Bioinformatics Stack Exchange

Another useful resource for solving general questions related to Bioinformatics can be the Bioinformatics Stack Exchange network. These site follows the same phylosohpy of Biostars (indeed, Biostars originated in the old version of Stack Exchange) but offers, in my opinion, a better user inteface. The site is still in beta but most of the Biostars community can be found also in this new site.

Bioconductor support site

The Bioconductor support site provides support for questions related to the use of Bioconductor, using a similar interface to Biostars.

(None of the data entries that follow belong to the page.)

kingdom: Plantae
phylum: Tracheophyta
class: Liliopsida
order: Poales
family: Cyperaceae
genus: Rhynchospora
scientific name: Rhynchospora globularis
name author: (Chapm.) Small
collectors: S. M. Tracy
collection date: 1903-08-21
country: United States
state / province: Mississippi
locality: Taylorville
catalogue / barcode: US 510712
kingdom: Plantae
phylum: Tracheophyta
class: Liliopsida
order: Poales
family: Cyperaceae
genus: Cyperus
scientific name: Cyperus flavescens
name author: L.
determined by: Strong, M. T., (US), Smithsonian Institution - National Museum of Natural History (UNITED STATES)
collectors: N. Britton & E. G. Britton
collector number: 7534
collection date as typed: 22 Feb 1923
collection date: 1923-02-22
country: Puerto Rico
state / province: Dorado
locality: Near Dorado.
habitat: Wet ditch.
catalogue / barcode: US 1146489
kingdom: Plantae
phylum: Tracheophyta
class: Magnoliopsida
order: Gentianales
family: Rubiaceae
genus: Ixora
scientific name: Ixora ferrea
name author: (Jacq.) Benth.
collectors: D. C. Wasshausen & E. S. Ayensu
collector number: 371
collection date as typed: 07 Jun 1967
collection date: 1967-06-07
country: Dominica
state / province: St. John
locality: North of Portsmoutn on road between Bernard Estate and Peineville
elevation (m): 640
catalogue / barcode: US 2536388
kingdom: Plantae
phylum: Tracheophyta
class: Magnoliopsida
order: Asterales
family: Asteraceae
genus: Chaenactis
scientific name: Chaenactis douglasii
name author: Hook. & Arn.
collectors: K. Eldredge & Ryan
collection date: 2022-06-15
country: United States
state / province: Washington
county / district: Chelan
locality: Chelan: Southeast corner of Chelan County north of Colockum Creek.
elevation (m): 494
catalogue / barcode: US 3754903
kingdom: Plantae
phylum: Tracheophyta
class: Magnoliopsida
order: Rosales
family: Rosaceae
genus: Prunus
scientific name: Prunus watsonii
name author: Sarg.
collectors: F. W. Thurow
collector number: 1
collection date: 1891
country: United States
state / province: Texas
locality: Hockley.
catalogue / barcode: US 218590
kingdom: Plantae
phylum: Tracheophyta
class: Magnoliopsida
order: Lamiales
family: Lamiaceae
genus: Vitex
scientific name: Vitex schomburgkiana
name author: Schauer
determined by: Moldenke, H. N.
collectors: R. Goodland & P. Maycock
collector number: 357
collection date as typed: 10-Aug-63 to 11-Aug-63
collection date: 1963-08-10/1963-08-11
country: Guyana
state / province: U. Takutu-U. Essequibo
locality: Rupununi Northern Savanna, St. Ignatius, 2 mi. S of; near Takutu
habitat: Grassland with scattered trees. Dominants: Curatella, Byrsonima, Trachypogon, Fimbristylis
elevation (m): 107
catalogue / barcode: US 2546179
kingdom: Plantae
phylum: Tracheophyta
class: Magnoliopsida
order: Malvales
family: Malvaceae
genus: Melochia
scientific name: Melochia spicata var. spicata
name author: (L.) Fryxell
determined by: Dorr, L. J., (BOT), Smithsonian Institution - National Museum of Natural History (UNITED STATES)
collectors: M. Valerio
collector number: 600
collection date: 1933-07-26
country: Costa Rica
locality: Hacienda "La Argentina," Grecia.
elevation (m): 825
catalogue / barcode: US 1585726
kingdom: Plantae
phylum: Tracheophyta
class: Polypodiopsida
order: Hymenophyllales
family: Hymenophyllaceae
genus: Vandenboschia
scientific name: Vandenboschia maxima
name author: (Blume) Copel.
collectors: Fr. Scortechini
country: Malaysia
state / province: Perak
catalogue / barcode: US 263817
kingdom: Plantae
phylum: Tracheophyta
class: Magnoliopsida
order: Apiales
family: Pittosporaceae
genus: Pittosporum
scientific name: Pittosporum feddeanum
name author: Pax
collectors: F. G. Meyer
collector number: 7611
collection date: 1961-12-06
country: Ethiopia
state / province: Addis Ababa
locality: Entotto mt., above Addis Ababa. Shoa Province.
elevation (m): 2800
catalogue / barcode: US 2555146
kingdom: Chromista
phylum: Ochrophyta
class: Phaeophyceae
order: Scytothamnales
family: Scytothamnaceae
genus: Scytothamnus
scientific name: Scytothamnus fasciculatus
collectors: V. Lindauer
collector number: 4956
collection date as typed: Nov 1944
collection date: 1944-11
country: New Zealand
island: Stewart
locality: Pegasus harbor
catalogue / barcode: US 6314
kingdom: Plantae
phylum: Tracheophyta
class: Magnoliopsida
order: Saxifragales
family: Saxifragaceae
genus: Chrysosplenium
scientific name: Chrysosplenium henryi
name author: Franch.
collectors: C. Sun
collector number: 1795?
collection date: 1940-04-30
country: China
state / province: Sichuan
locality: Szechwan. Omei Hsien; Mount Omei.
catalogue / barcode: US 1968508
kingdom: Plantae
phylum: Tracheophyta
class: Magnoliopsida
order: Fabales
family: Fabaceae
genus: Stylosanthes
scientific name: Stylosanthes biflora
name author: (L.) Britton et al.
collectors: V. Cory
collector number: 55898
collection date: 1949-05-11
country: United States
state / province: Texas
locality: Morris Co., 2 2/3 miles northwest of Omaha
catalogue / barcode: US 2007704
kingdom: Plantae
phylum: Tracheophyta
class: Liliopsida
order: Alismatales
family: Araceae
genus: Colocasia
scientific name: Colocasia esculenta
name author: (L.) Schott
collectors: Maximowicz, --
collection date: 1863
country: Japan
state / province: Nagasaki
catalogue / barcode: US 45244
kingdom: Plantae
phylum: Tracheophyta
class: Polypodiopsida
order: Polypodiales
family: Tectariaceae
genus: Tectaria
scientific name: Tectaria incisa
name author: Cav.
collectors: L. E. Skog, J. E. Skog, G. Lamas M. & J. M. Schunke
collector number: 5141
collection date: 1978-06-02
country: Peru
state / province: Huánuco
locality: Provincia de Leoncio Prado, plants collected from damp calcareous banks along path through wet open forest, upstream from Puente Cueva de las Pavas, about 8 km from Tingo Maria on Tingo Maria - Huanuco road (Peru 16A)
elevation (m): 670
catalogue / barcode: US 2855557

How to use the support sites

It is important to remember that online support sites are usually driven by voluntarees that lend their time and expertise to help others. Because the number of questions put in one of these support sites can be very large, it is very helpful if the questions themeselves are written in a way that simplify the work of those willing to help us with our doubts. For example, it is important to write simple yet meaningful titles that summarize what our problem is. This way the community can easily know if the question is related to a topic about which they have expertise. When describing your issues, be as explicit as possible. And whenever possible, include a minimal reproducible example. This is particularly important if you have problems with programming code but it can also apply to using a web server. For example, if you had some problem using a web server to generate a sequence aligment, include all the steps you performed to obtain the error (if any) you obtained. If possible, when needed, include a minimal example dataset to reproduce the error. In this example, it could be a small file with a few sequences that trigger the error.

The particulars will depend of the software and problem you are having. But as a rule of thumb it is always helpful to put yourself in the place of those reading your question, and imagining whether that is enough for them to understand your problem.